Publié le par Guy Le Flécher

Deux races de consommateurs. Il y a ceux qui pratiquent tout au long de l’année, le coude à coude au zinc, dans cette fiction d’entente avec le patron ou le barman retrouvé chaque jour, histoire de ne pas rester en rade. Et puis il y a les lézards de terrasses, adeptes du farniente ou de la bronzette. Des intermittents qui savent tenir le siège. Ceux-ci n’apparaissent qu’à certaines époques de l’année, quand le soleil leur fixe rendez-vous. Dès 11 heures, ils peuvent répondre présent et d’installer côté pair de la place Rihour, adresse de saison, haut-lieu de villégiature pour terrasseurs. Leurs quartiers généraux s’appellent alors Café de Foy, Bistro Romain ou Métropole. Mouillage idéal à l’écart des coups de vent, de klaxon et de gueule. Ceux qui ne trouvent pas place à ces terrases prises d’assaut rejoignent les amateurs d’ombre au Leffe ou au Khédive. Au milieu de l’après-midi, tout change. Le soleil chauffe côté impair, et selon ses goûts, on traverse ou non. Entre-temps, à midi pétante, courir squatter une table pour manger sur la Grand-place, dans le virage de la Voûte. Ou se replier sur le Vieux-Lille, lieu de retrouvailles de refaiseurs de monde, de rebelles sans cause mais sans pause, de rombières encore adolescentes, de lolita déjà usées, de bananes flambeuses et de maquillages diaboliques.

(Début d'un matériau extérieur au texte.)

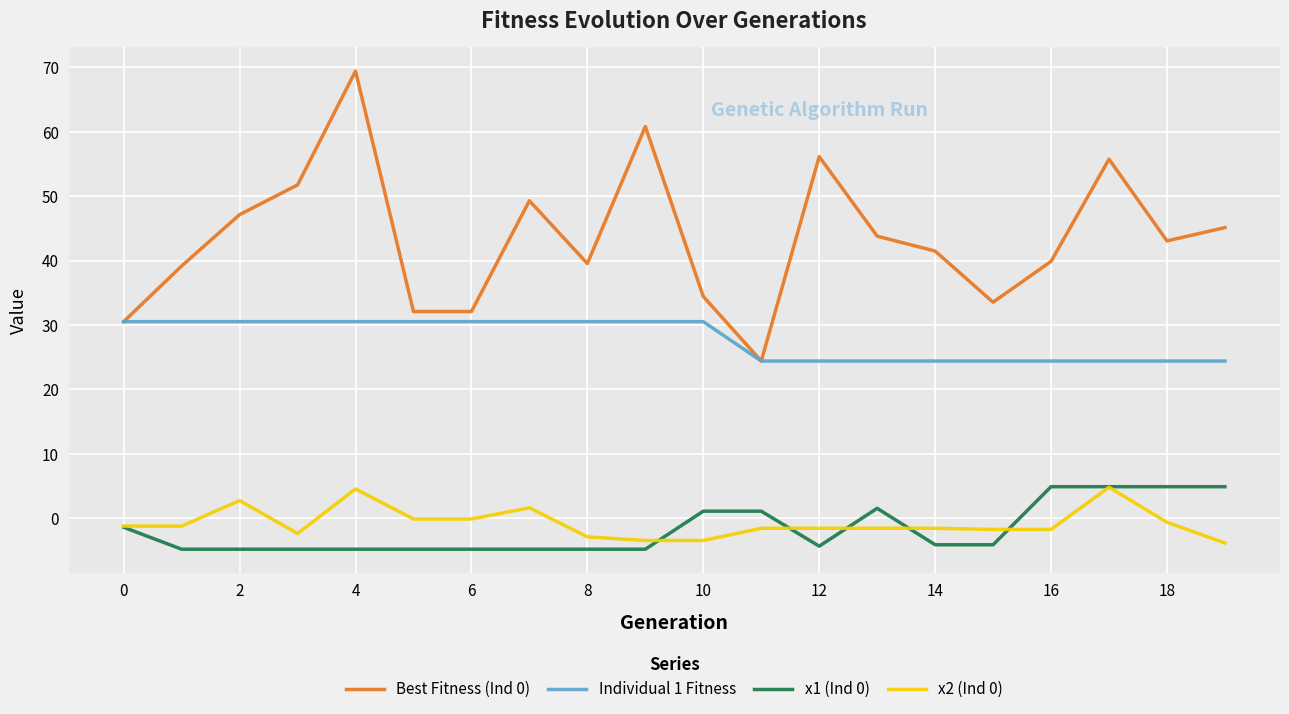

Which series has the widest spread of values?

Best Fitness (Ind 0)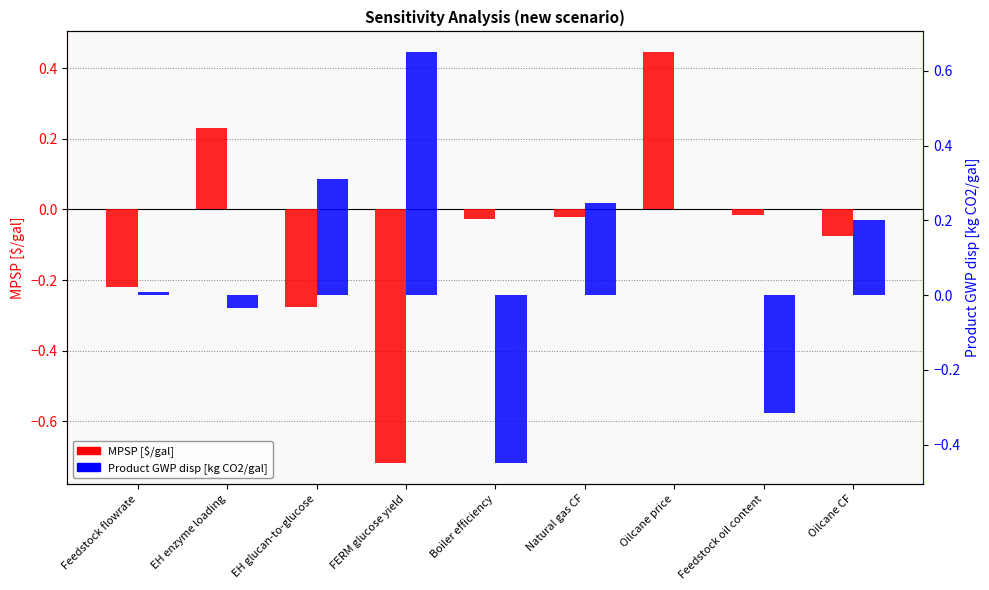

Which category has the highest value in the Product GWP disp [kg CO2/gal] series?

FERM glucose yield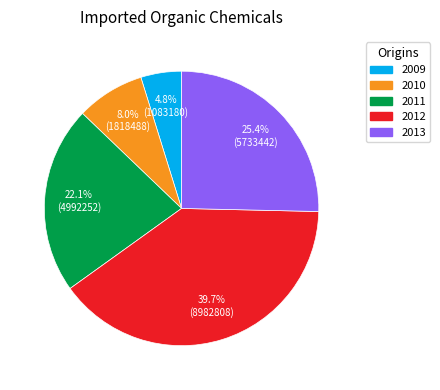

Count the number of slices in the pie.

5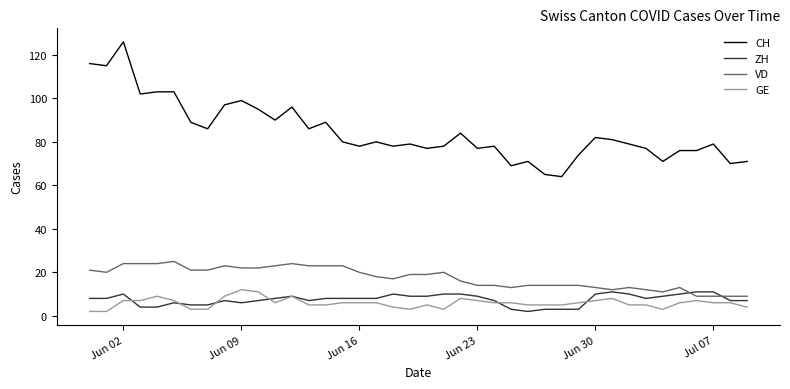

True or false: CH and VD intersect in this chart.

False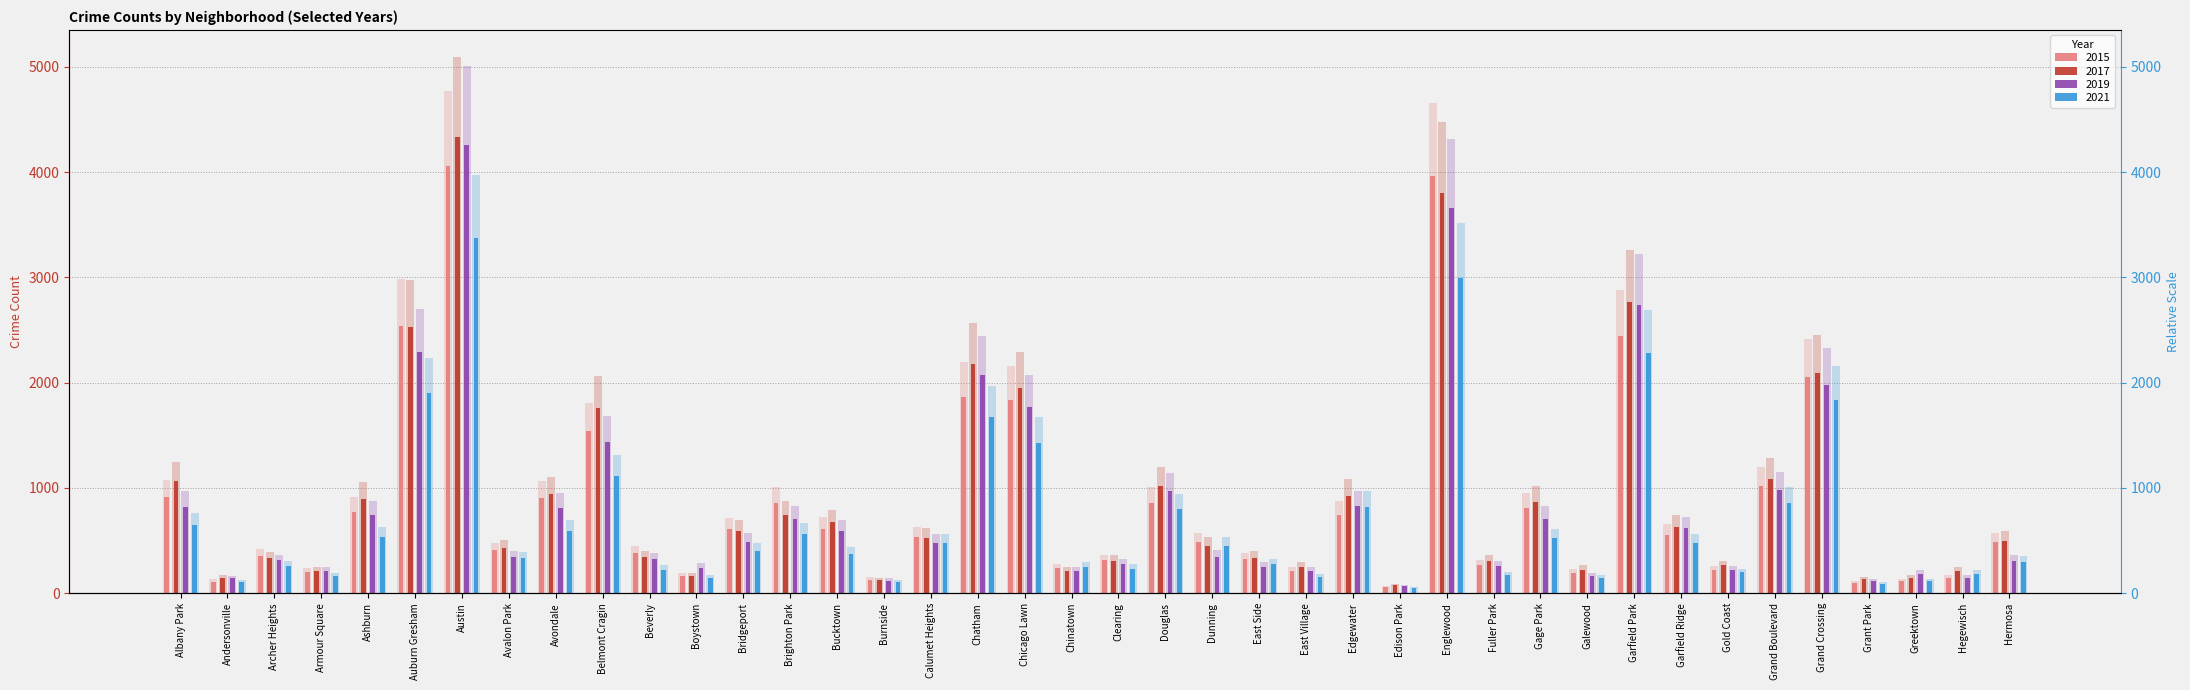

List the series in order of their peak value, lowest first.

2021, 2015, 2019, 2017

Voir et se faire voir. Traîner au soleil, un verre à la main, l’air absent, seul ou en compagnie. Prévoir de rester plus longtemps que prévu. Se plonger dans la lecture d’un journal. Décrypter les conversations d’à côté. Porter son regard sur ceux qui passent. Suivre des yeux les jolies filles en robe légère, courte coquinement transparente et les jeunes hommes en t-shirt soulignant pectoraux et biceps. Une foultitude affairée ou désoeuvrée. Qui traîne, qui freine. Qui passe et repasse. On fait halte en terrasse pour se retrouver soi-même, retrouver les autres. Et le garçon prend les commandes, encaisse au fur et à mesure, passe en coup de vent, fait du vent, bise fraîche et réconfortante. Sous le soleil exactement.